[What the exercise asks]: Reproduce every one of the records below word for word, leaving out the pictures.
--------------------
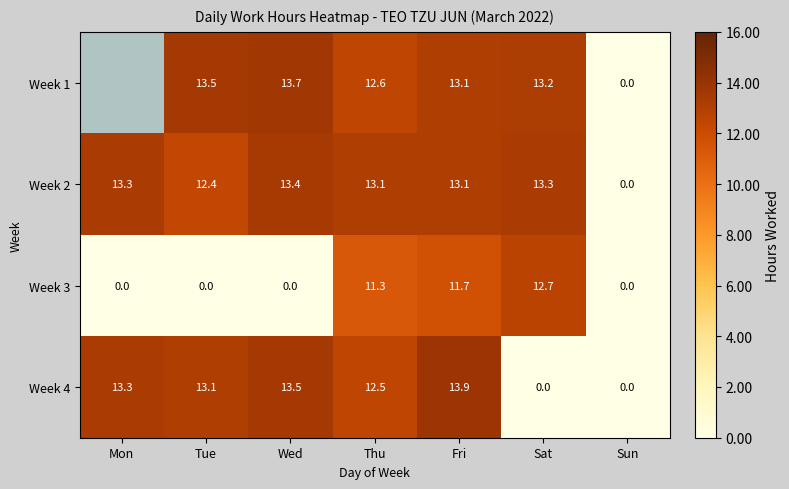

At which category does the chart reach its minimum across all series?

Sun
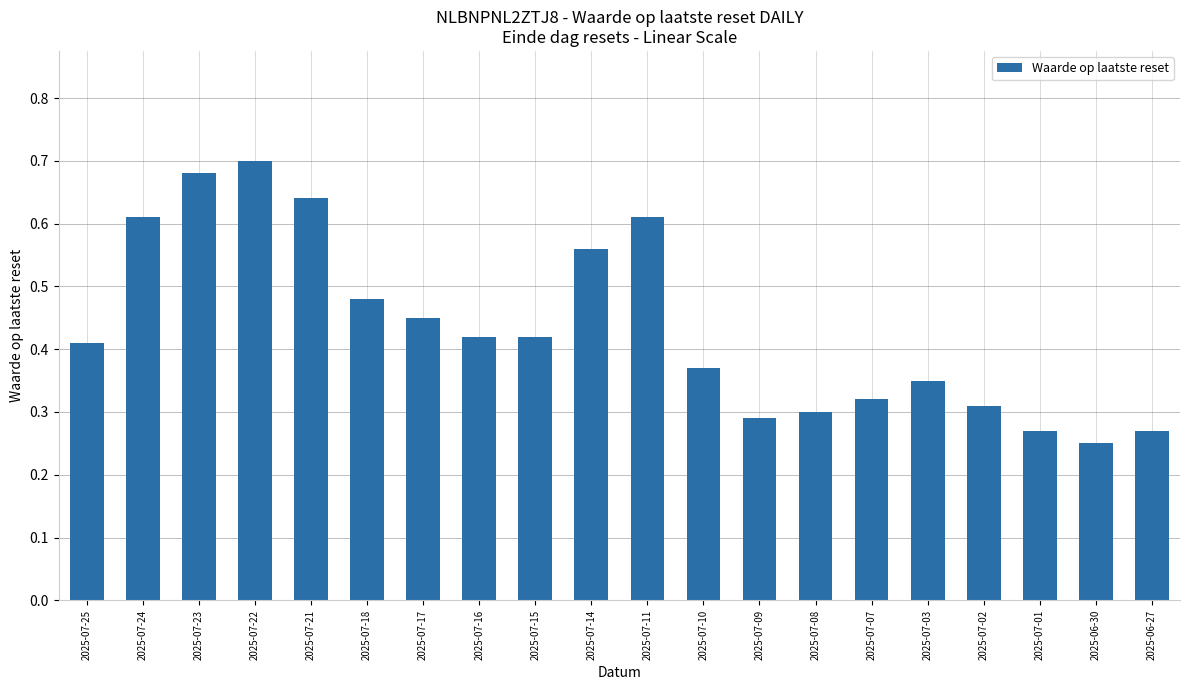

At which category does the chart reach its peak across all series?

2025-07-22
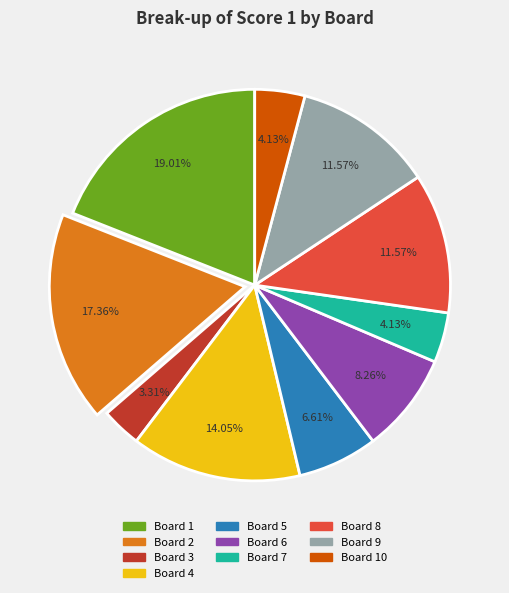

Is there a majority slice in this chart?

No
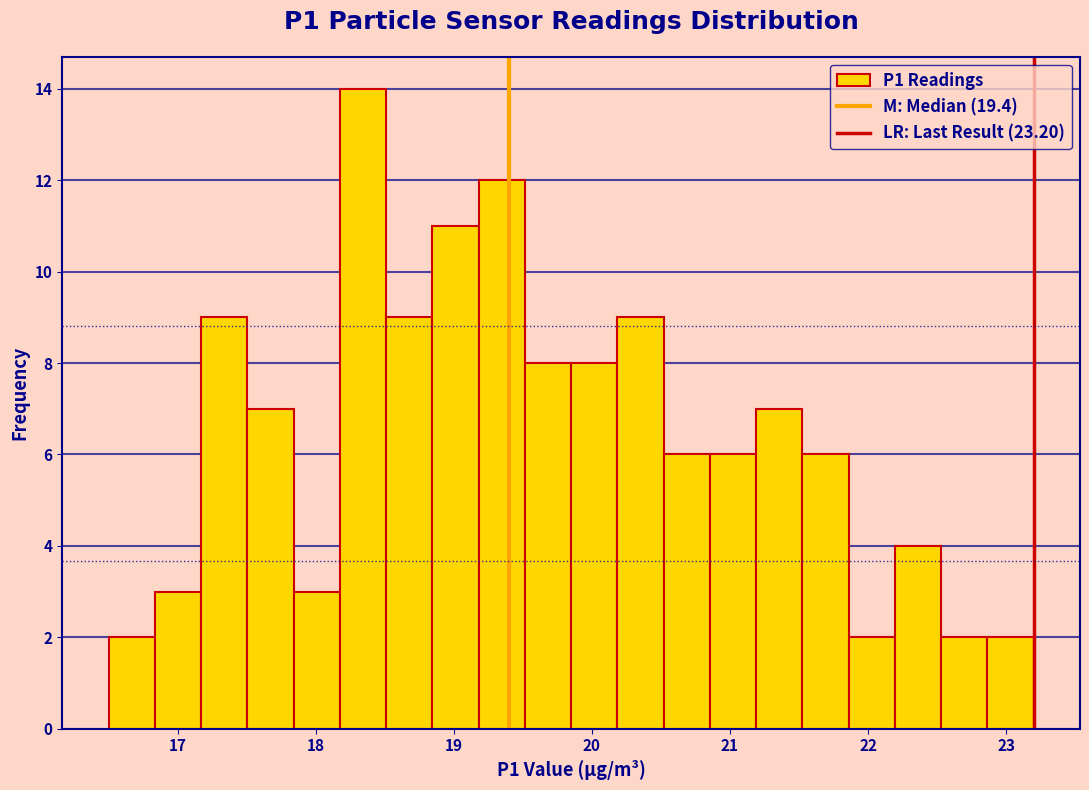

Read against the x-axis, roughly where is the centre of the tallest bar?

18.3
--------------------
[Answer below]:
At which category does the chart reach its minimum across all series?

Sun

At which category does the chart reach its peak across all series?

2025-07-22

Is there a majority slice in this chart?

No

Read against the x-axis, roughly where is the centre of the tallest bar?

18.3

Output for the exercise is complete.